* **Goal of the exercise**
Reproduce the records verbatim from the line containing "終わらない侵蝕を食い止めるため" down to the line containing "ersize Bluz 1000 - Mavi", including both of those lines. Omit the pictures from the output.

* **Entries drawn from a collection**
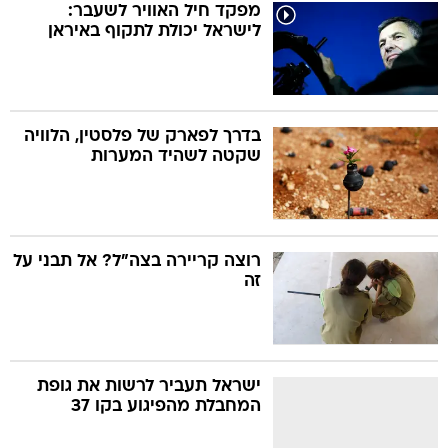
מפקד חיל האוויר לשעבר:
לישראל יכולת לתקוף באיראן
בדרך לפארק של פלסטין, הלוויה
שקטה לשהיד המערות
רוצה קריירה בצה"ל? אל תבני על
זה
ישראל תעביר לרשות את גופת
המחבלת מהפיגוע בקו 37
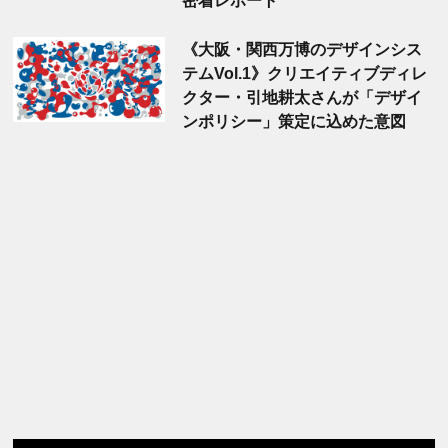
密着レポート
《大阪・関西万博のデザインシス
テムVol.1》クリエイティブディレ
クター・引地耕太さんが「デザイ
ンポリシー」策定に込めた意図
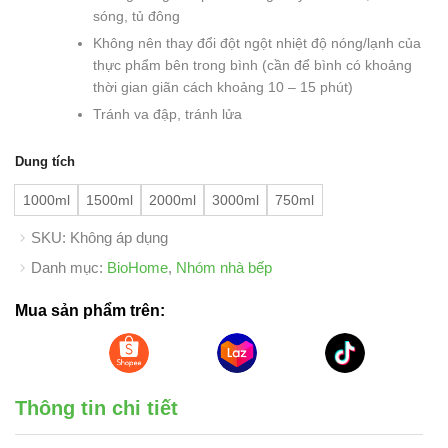
sóng, tủ đông
Không nên thay đổi đột ngột nhiệt độ nóng/lạnh của
thực phẩm bên trong bình (cần để bình có khoảng
thời gian giãn cách khoảng 10 – 15 phút)
Tránh va đập, tránh lửa
Dung tích
1000ml
1500ml
2000ml
3000ml
750ml
SKU:
Không áp dụng
Danh mục:
BioHome
,
Nhóm nhà bếp
Mua sản phẩm trên:
Thông tin chi tiết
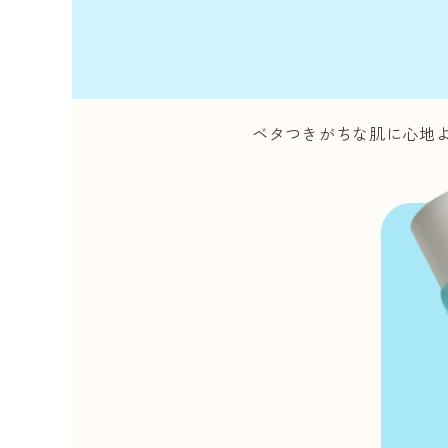
ベタつきがちな肌に心地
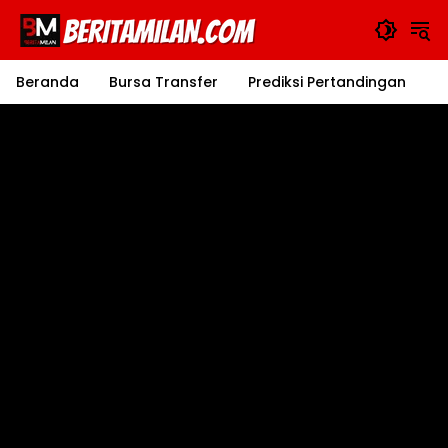
Langsung
ke
konten
Beranda
Bursa Transfer
Prediksi Pertandingan
J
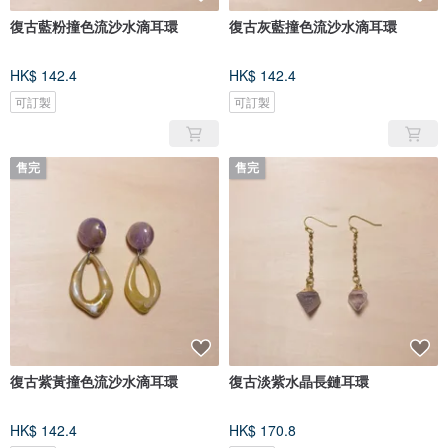
復古藍粉撞色流沙水滴耳環
復古灰藍撞色流沙水滴耳環
HK$ 142.4
HK$ 142.4
可訂製
可訂製
售完
售完
復古紫黃撞色流沙水滴耳環
復古淡紫水晶長鏈耳環
HK$ 142.4
HK$ 170.8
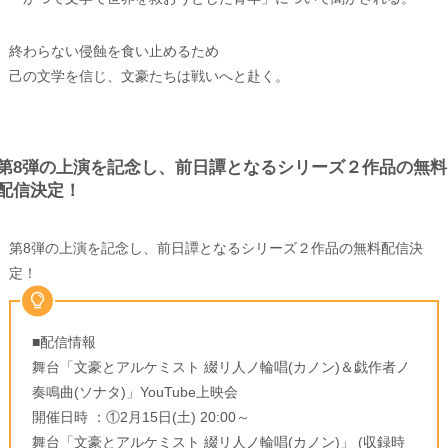
終わらない侵蝕を食い止めるため
己の文学を信じ、文豪たちは戦いへと赴く。
第8弾の上演を記念し、前日譚となるシリーズ２作品の無料
配信決定！
第8弾の上演を記念し、前日譚となるシリーズ２作品の無料配信決
定！
■配信情報
舞台「文豪とアルケミスト 綴リ人ノ輪唱(カノン)＆戯作者ノ
奏鳴曲(ソナタ)」YouTube上映会
開催日時 ：①2月15日(土) 20:00～
舞台「文豪とアルケミスト 綴リ人ノ輪唱(カノン)」 (収録時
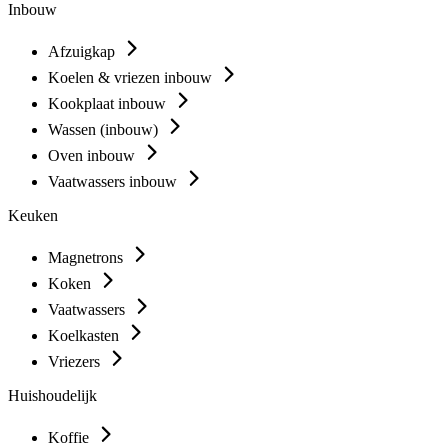
Inbouw
Afzuigkap
Koelen & vriezen inbouw
Kookplaat inbouw
Wassen (inbouw)
Oven inbouw
Vaatwassers inbouw
Keuken
Magnetrons
Koken
Vaatwassers
Koelkasten
Vriezers
Huishoudelijk
Koffie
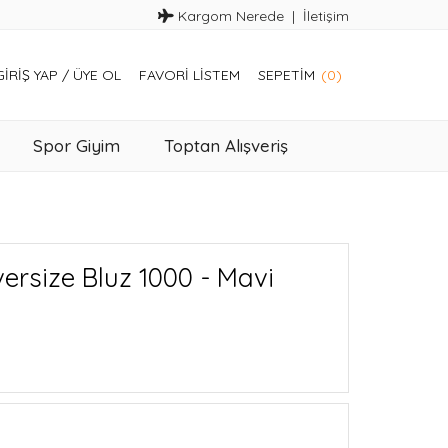
Kargom Nerede
İletişim
GIRIŞ YAP
/
ÜYE OL
FAVORI LISTEM
SEPETIM
(0)
Spor Giyim
Toptan Alışveriş
ersize Bluz 1000 - Mavi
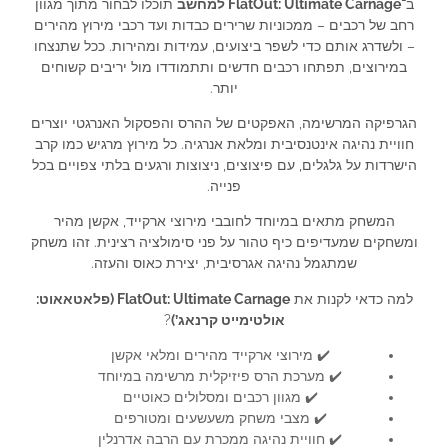
ב־
FlatOut: Ultimate Carnage למחשב
תוכלו לבחור מתוך מגוון
רחב של רכבים – ממכוניות שרירים כבדות ועד רכבי מירוץ מהירים
– ולשדרג אותם כדי לשפר ביצועים, עמידות ומהירות. ככל שתנצחו
במירוצים, תפתחו רכבים חדשים ותתמודדו מול יריבים קשוחים
יותר.
הגרפיקה המרשימה, האפקטים של ההרס והפסקול האנרגטי יוצרים
חוויית נהיגה אינטנסיבית ומלאת אנרגיה. כל מירוץ מרגיש כמו קרב
הישרדות על גלגלים, עם פיצוצים, ניצוצות ורגעים בלתי צפויים בכל
פנייה.
המשחק מתאים במיוחד לחובבי מירוצי ארקייד, אקשן מהיר
ומשחקים שמעדיפים כיף טהור על פני סימולציה רצינית. זהו משחק
שמתגמל נהיגה אגרסיבית, יצירת כאוס והעזה.
למה כדאי לקנות את
FlatOut: Ultimate Carnage (פלאטאאוט:
אולטימייט קרנאג’)
?
✔️ מירוצי ארקייד מהירים ומלאי אקשן
✔️ מערכת הרס פיזיקלית מרשימה במיוחד
✔️ מגוון רכבים ומסלולים כאוטיים
✔️ מצבי משחק משעשעים ומטורפים
✔️ חוויית נהיגה ממכרת עם הרבה אדרנלין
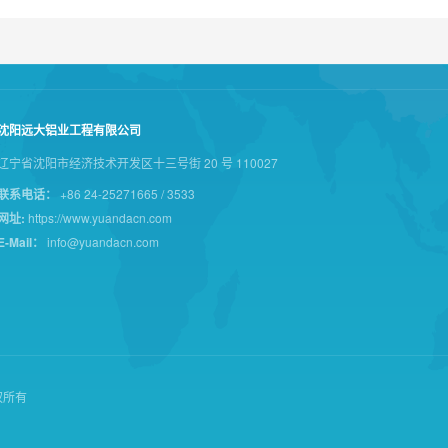
沈阳远大铝业工程有限公司
辽宁省沈阳市经济技术开发区十三号街 20 号 110027
联系电话：
+86 24-25271665 / 3533
网址:
https://www.yuandacn.com
E-Mail：
info@yuandacn.com
版权所有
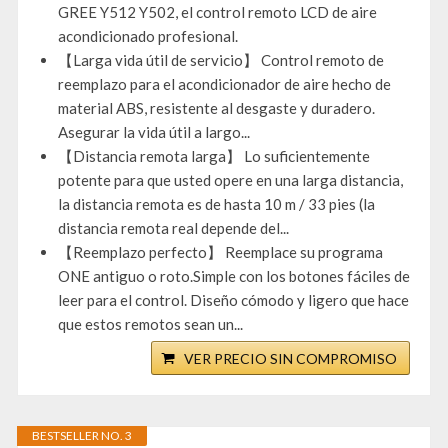
GREE Y512 Y502, el control remoto LCD de aire
acondicionado profesional.
【Larga vida útil de servicio】 Control remoto de
reemplazo para el acondicionador de aire hecho de
material ABS, resistente al desgaste y duradero.
Asegurar la vida útil a largo...
【Distancia remota larga】 Lo suficientemente
potente para que usted opere en una larga distancia,
la distancia remota es de hasta 10 m / 33 pies (la
distancia remota real depende del...
【Reemplazo perfecto】 Reemplace su programa
ONE antiguo o roto.Simple con los botones fáciles de
leer para el control. Diseño cómodo y ligero que hace
que estos remotos sean un...
VER PRECIO SIN COMPROMISO
BESTSELLER NO. 3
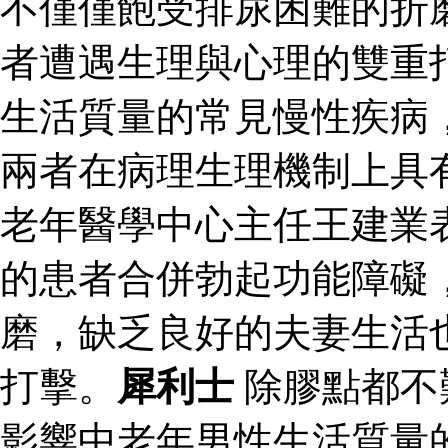
不僅僅飽受排尿困難的折
者遭遇生理與心理的雙重
生活質量的常見慢性疾病
兩者在病理生理機制上具
老年醫學中心主任王建業
的患者合併勃起功能障礙
磨，缺乏良好的夫妻生活
打擊。
犀利士
除膠點都不
影響中老年男性生活質量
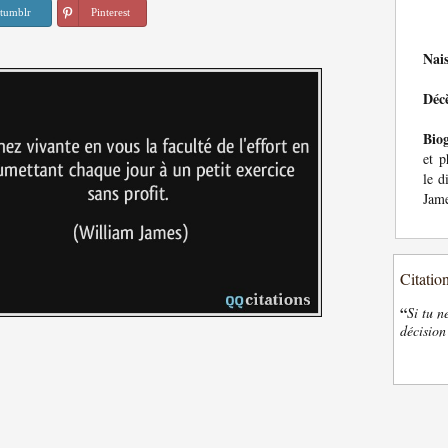
tumblr
Pinterest
Nai
Déc
Bio
et p
le d
Jame
Citatio
“
Si tu n
décision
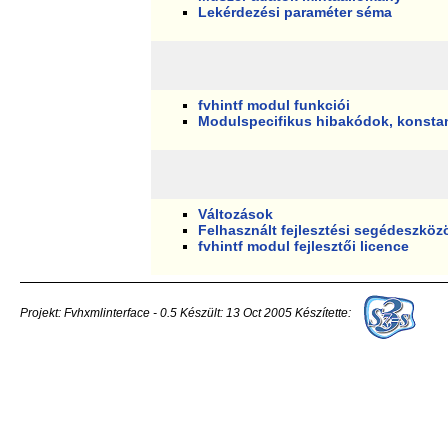
Lekérdezési paraméter séma
fvhintf modul funkciói
Modulspecifikus hibakódok, konsta
Változások
Felhasznált fejlesztési segédeszköz
fvhintf modul fejlesztői licence
Projekt: Fvhxmlinterface - 0.5 Készült: 13 Oct 2005 Készítette:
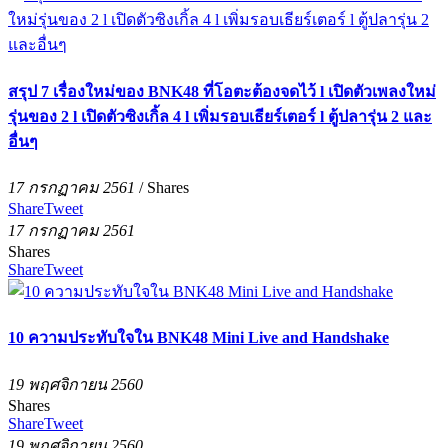
สรุป 7 เรื่องใหม่ของ BNK48 ที่โอตะต้องจดไว้ l เปิดตัวเพลงใหม่
รุ่นของ 2 l เปิดตัวซิงเกิ้ล 4 l เพิ่มรอบเธียร์เตอร์ l ตู้ปลารุ่น 2 และ
อื่นๆ
17 กรกฏาคม 2561
/
Shares
Share
Tweet
17 กรกฏาคม 2561
Shares
Share
Tweet
10 ความประทับใจใน BNK48 Mini Live and Handshake
19 พฤศจิกายน 2560
Shares
Share
Tweet
19 พฤศจิกายน 2560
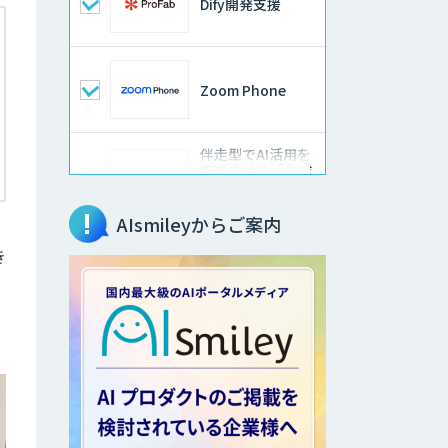
Dify開発支援
Zoom Phone
伴走型でAI活用を
定着させる「生成
AIブートキャン
プ」
AIsmileyからご案内
AIガイドライン策
き
定コンサルティン
グ
属人化からの脱却
へ「RAG構築サー
ビス」
Dify構築サービス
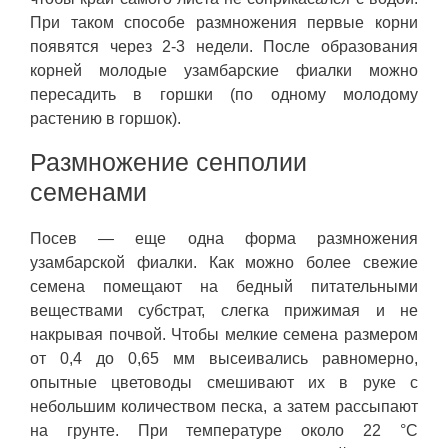
При таком способе размножения первые корни
появятся через 2-3 недели. После образования
корней молодые узамбарские фиалки можно
пересадить в горшки (по одному молодому
растению в горшок).
Размножение сенполии
семенами
Посев — еще одна форма размножения
узамбарской фиалки. Как можно более свежие
семена помещают на бедный питательными
веществами субстрат, слегка прижимая и не
накрывая почвой. Чтобы мелкие семена размером
от 0,4 до 0,65 мм высеивались равномерно,
опытные цветоводы смешивают их в руке с
небольшим количеством песка, а затем рассыпают
на грунте. При температуре около 22 °C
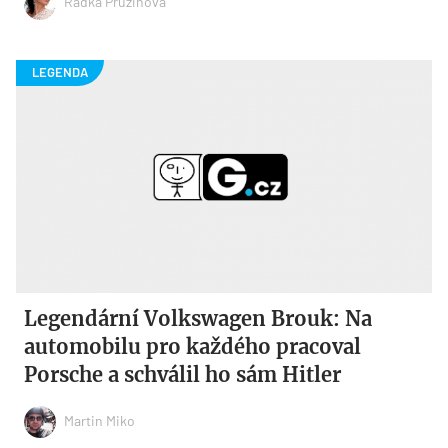
Radka Pružinová
Legendární Volkswagen Brouk: Na
automobilu pro každého pracoval
Porsche a schválil ho sám Hitler
Martin Miko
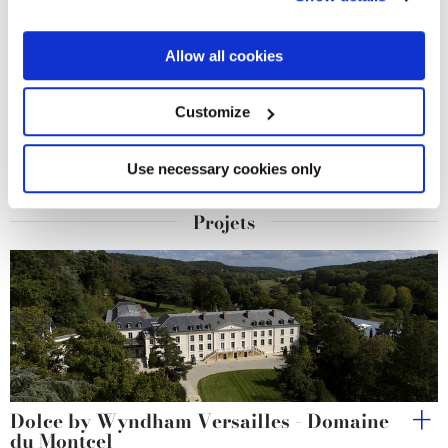
the Privacy trigger icon.
If you allow, we would also like to:
Allow all cookies
Collect information about your geographical
location which can be accurate to within several
meters
Customize
Identify your device by actively scanning it for
specific characteristics (fingerprinting)
Find out more about how your personal data is processed
Use necessary cookies only
ARKISTONE DARK
and set your preferences in the
details section
.
Projets
We use cookies to personalise content and ads, to
provide social media features and to analyse our traffic.
We also share information about your use of our site with
our social media, advertising and analytics partners who
may combine it with other information that you’ve
provided to them or that they’ve collected from your use
of their services.
Dolce by Wyndham Versailles - Domaine
du Montcel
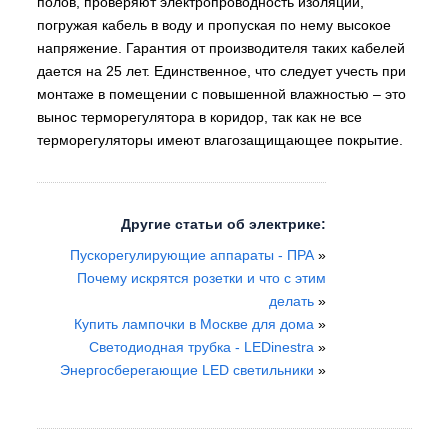
полов, проверяют электропроводность изоляции,
погружая кабель в воду и пропуская по нему высокое
напряжение. Гарантия от производителя таких кабелей
дается на 25 лет. Единственное, что следует учесть при
монтаже в помещении с повышенной влажностью – это
вынос терморегулятора в коридор, так как не все
терморегуляторы имеют влагозащищающее покрытие.
Другие статьи об электрике:
Пускорегулирующие аппараты - ПРА
»
Почему искрятся розетки и что с этим
делать
»
Купить лампочки в Москве для дома
»
Светодиодная трубка - LEDinestra
»
Энергосберегающие LED светильники
»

* **Result for this exercise**
終わらない侵蝕を食い止めるため
己の文学を信じ、文豪たちは戦いへと赴く。
第8弾の上演を記念し、前日譚となるシリーズ２作品の無料
配信決定！
第8弾の上演を記念し、前日譚となるシリーズ２作品の無料配信決
定！
■配信情報
舞台「文豪とアルケミスト 綴リ人ノ輪唱(カノン)＆戯作者ノ
奏鳴曲(ソナタ)」YouTube上映会
開催日時 ：①2月15日(土) 20:00～
舞台「文豪とアルケミスト 綴リ人ノ輪唱(カノン)」 (収録時
Inbouw
Afzuigkap
Koelen & vriezen inbouw
Kookplaat inbouw
Wassen (inbouw)
Oven inbouw
Vaatwassers inbouw
Keuken
Magnetrons
Koken
Vaatwassers
Koelkasten
Vriezers
Huishoudelijk
Koffie
Kargom Nerede
İletişim
GIRIŞ YAP
/
ÜYE OL
FAVORI LISTEM
SEPETIM
(0)
Spor Giyim
Toptan Alışveriş
ersize Bluz 1000 - Mavi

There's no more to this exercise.